The Wind Rises
Hayao Miyazaki is one of the world’s great storytellers. For the past 30 years he has created films that have transported spectators from the depths of the ocean to the heights of the clouds, through worlds full of spirits, ghouls and unlikely heroes.
Miyazaki has often been compared to a modern-day Walt Disney – keeping the charm of animation that Disney lost somewhere in the 90s alive – until now, that is. The director, animator and screenwriter announced his retirement from film-making last September. The Wind Rises is his swan song: a historical tale based on the life of the aircraft engineer Jiro Horikoshi.
The film has attracted controversy due to its hero-like portrayal of Horikoshi, who designed warplanes used by Japan during World War II. The threat of war is looming and although Jiro is aware his creations will be used as weapons – gloomily repeating the phrase “Japan will blow itself up” – his pioneering mind is on invention alone.
Setting the troublesome protagonist aside, Miyazaki’s final farewell is charming, touching and completely bittersweet. Those expecting a trip to the magical worlds of Spirited Away and Princess Mononoke will be disappointed at the sombre tone of the film, but the trademark frivolity is still there. Against a backdrop of impeccably animated impending doom, Jiro falls in love while throwing paper planes and dreams of jaunts with Italian plane designer Caproni. These sequences bring an elegant touch of Miyazaki magic to a film otherwise weighed down by devastation and despair.
The Wind Rises is about the complexities of creation and the temperamentality of the world.

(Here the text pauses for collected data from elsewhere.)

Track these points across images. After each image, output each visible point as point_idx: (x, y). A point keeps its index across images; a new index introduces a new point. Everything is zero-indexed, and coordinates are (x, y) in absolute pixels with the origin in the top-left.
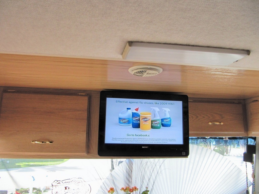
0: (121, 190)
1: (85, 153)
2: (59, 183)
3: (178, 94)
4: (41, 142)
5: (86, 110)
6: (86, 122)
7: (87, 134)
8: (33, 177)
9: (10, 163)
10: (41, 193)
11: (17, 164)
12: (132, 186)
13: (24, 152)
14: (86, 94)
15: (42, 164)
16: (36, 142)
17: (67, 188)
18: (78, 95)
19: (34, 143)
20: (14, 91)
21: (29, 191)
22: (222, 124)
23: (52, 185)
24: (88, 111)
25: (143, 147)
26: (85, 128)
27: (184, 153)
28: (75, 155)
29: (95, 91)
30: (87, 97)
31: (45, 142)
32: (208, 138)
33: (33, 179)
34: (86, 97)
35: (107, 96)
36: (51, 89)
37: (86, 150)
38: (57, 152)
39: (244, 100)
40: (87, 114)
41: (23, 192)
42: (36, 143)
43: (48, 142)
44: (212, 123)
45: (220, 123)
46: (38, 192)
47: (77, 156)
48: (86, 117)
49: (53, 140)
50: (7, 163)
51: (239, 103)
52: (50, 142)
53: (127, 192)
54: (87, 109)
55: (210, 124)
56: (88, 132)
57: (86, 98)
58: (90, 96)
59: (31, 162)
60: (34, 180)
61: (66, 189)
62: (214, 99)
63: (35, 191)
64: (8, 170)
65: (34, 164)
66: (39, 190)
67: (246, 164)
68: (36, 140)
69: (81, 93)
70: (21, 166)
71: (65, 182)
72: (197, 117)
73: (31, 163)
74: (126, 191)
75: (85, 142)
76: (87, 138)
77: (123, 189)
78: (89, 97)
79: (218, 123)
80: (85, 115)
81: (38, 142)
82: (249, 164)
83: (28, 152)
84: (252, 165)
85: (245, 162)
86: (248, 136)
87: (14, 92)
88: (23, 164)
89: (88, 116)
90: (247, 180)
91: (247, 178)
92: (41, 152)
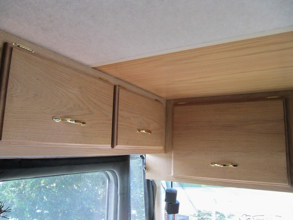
1: (287, 184)
2: (249, 219)
4: (222, 165)
5: (282, 120)
6: (284, 137)
7: (288, 155)
10: (225, 219)
13: (203, 177)
14: (280, 97)
16: (216, 165)
18: (267, 99)
19: (213, 166)
20: (185, 103)
21: (211, 214)
24: (285, 121)
28: (271, 186)
30: (282, 101)
31: (228, 165)
33: (215, 202)
34: (280, 101)
36: (228, 95)
37: (289, 180)
38: (244, 180)
40: (284, 125)
41: (206, 214)
42: (215, 166)
43: (231, 166)
46: (222, 217)
47: (274, 186)
48: (284, 131)
49: (237, 163)
52: (234, 166)
54: (284, 119)
56: (288, 152)
57: (280, 103)
58: (286, 99)
63: (218, 215)
66: (222, 215)
68: (216, 162)
69: (271, 96)
71: (258, 219)
78: (285, 101)
81: (218, 165)
83: (207, 177)
87: (185, 104)
89: (286, 129)
92: (223, 178)
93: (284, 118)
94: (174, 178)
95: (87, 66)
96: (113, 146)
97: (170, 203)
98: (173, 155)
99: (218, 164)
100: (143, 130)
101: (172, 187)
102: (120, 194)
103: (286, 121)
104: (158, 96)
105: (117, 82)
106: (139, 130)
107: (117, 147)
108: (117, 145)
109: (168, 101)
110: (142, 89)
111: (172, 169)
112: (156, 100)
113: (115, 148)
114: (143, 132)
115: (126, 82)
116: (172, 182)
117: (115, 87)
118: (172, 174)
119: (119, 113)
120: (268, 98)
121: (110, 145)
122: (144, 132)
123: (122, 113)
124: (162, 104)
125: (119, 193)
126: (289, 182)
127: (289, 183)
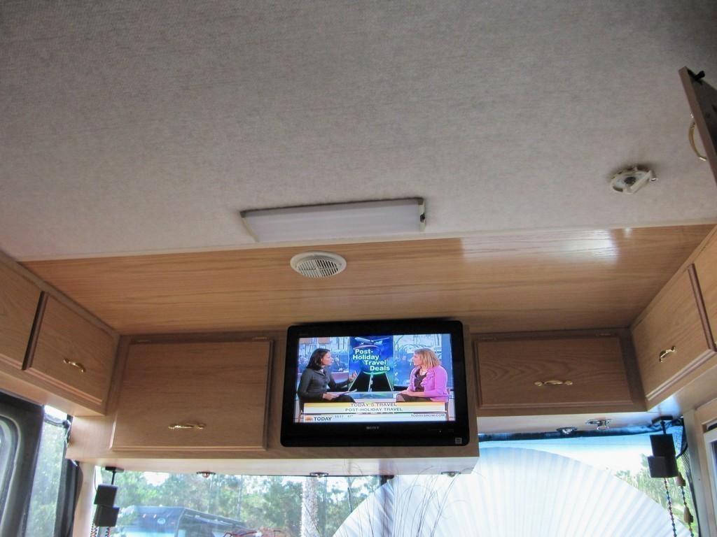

In creating his plane, Jiro fulfils a life ambition and pushes the boundaries of engineering, but as the film’s final scenes show, he has also caused countless deaths and comes to regret his invention.
In his own world of creation, Miyazaki has no such reasons for regret – but his retirement lurks in the shadows of Jiro’s desire to make his mark. One character tells Jiro: “Artists are only active for ten years. We engineers are the same. Live your ten years to the full.” Lucky for us then that Miyazaki, who has long outlived his ten years of artistry, is still able to fascinate.
Sarah Edmonds
The Wind Rises is released nationwide on 9th May 2014.